## TEXT SHOWN
Segment Open
Tuesday, June 24, 2014

GLSL Classes


GLSL is not object oriented, there are no classes or method calls. GLSL4.0 has subroutine variables that can provide an object oriented solution, but this is not compatible with GLSL in WebGL.

PythonJS GPU Class

In the example below an array of MyObject is created and uploaded to the GPU, where it is iterated over. The method call s.mymethod(1.1, 2.2) translates to MyObject_mymethod(s, 1.1, 2.2) in the GLSL shader.

@gpu.object
class MyObject:
 @gpu.method
 float def subroutine(self, x,y):
  float x
  float y
  return x + y * self.attr2

 @gpu.method
 float def mymethod(self, x,y):
  float x
  float y
  if self.index == 0:
   return -20.5
  elif self.index == 0:
   return 0.6
  else:
   return self.subroutine(x,y) * self.attr1

 def __init__(self, a, b, i):
  self.attr1 = a
  self.attr2 = b
  self.index = int16(i)


class myclass:
 def run(self, w):
  self.array = [MyObject(1.1,1.2,x) for x in range(w)]

  @returns( array=64 )
  @gpu.main
  def gpufunc():
   struct* A = self.array
   float b = 0.0

   for s in iter(A):
    b += s.mymethod(1.1, 2.2)

   return b

  return gpufunc()

Sunday, June 22, 2014

GLSL Array of Arrays


WebGL shader code written in GLSL is based on the OpenGL-ES standard, see GLSL 1.2 spec pdf. GLSL 1.2 has no support for multidimensional arrays (array of arrays), and loops require a constant expression for iteration. These limitations make it very hard to write generic shader programs.

PythonJS shader translation provides a workaround, and supports one-level-deep array of arrays and iteration over them. The input array data and sizes can change at runtime because the shader is fully recompiled each call to its wrapper function. Attributes from the current scope in JavaScript can also be inlined into the shader. Read the syntax documentation here.

array of array example

class myclass:
 def __init__(self, s):
  self.s = s
 def my_method(self):
  return self.s

 def run(self, w, h):
  self.array = [ [x*y*0.5 for y in range(h)] for x in range(w) ]

  @returns( array=64 )
  @gpu.main
  def gpufunc():
   float* A = self.array
   float b = self.my_method()

   for subarray in A:
    for j in range( len(self.array[0]) ):
     b += subarray[j]
   return b

  return gpufunc()
Segment Closed
## DATASET EXTRACT
Segment Open
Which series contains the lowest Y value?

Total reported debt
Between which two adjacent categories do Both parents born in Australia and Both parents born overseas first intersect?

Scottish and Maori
Segment Closed
## INSTRUCTIONS TO FOLLOW
Continue the PythonJS GLSL blog post above, picking up right after its final line of code.

## ANSWER TO THE PROBLEM
GLSL output

The inner function gpufunc becomes main below. Inside gpufunc above, the assignment to A as a float pointer float* A = self.array triggers the wrapper code to unroll A into A_𝑛 and inline the values, '𝑛' is the length of the array.

 void main() {
 float A_0[4];
 A_0[0]=0.0;A_0[1]=0.0;A_0[2]=0.0;A_0[3]=0.0;float A_1[4];A_1[0]=0.0;A_1[1]=0.5;A_1[2]=1.0;A_1[3]=1.5;float A_2[4];A_2[0]=0.0;A_2[1]=1.0;A_2[2]=2.0;A_2[3]=3.0;float A_3[4];A_3[0]=0.0;A_3[1]=1.5;A_3[2]=3.0;A_3[3]=4.5;float A_4[4];A_4[0]=0.0;A_4[1]=2.0;A_4[2]=4.0;A_4[3]=6.0;float A_5[4];A_5[0]=0.0;A_5[1]=2.5;A_5[2]=5.0;A_5[3]=7.5;float A_6[4];A_6[0]=0.0;A_6[1]=3.0;A_6[2]=6.0;A_6[3]=9.0;float A_7[4];A_7[0]=0.0;A_7[1]=3.5;A_7[2]=7.0;A_7[3]=10.5;
 ...

the wrapper inlines the runtime value of float b = self.my_method(). Iteration over the list for subarray in A: is translated into a for loop that copies the data from A_𝑛 into the iterator target subarray.

    float b;
 b = 0.1;
 for (int _iter=0; _iter < 4; _iter++) {
  float subarray[4];
  if (_iter==0) { for (int _J=0; _J<4; _J++) {subarray[_J] = A_0[_J];} }
  if (_iter==1) { for (int _J=0; _J<4; _J++) {subarray[_J] = A_1[_J];} }
  if (_iter==2) { for (int _J=0; _J<4; _J++) {subarray[_J] = A_2[_J];} }
  if (_iter==3) { for (int _J=0; _J<4; _J++) {subarray[_J] = A_3[_J];} }
  for (int j=0; j < 4; j++) {
   b += subarray[j];
  }
 }
    out_float = b;
 }

array of structs example

To iterate over an array of structs, wrap the struct* with iter in a for loop. The struct below contains a float number 'num' and array of floats 'arr'. The nested loop iterates over the indices of the structs array 'arr'.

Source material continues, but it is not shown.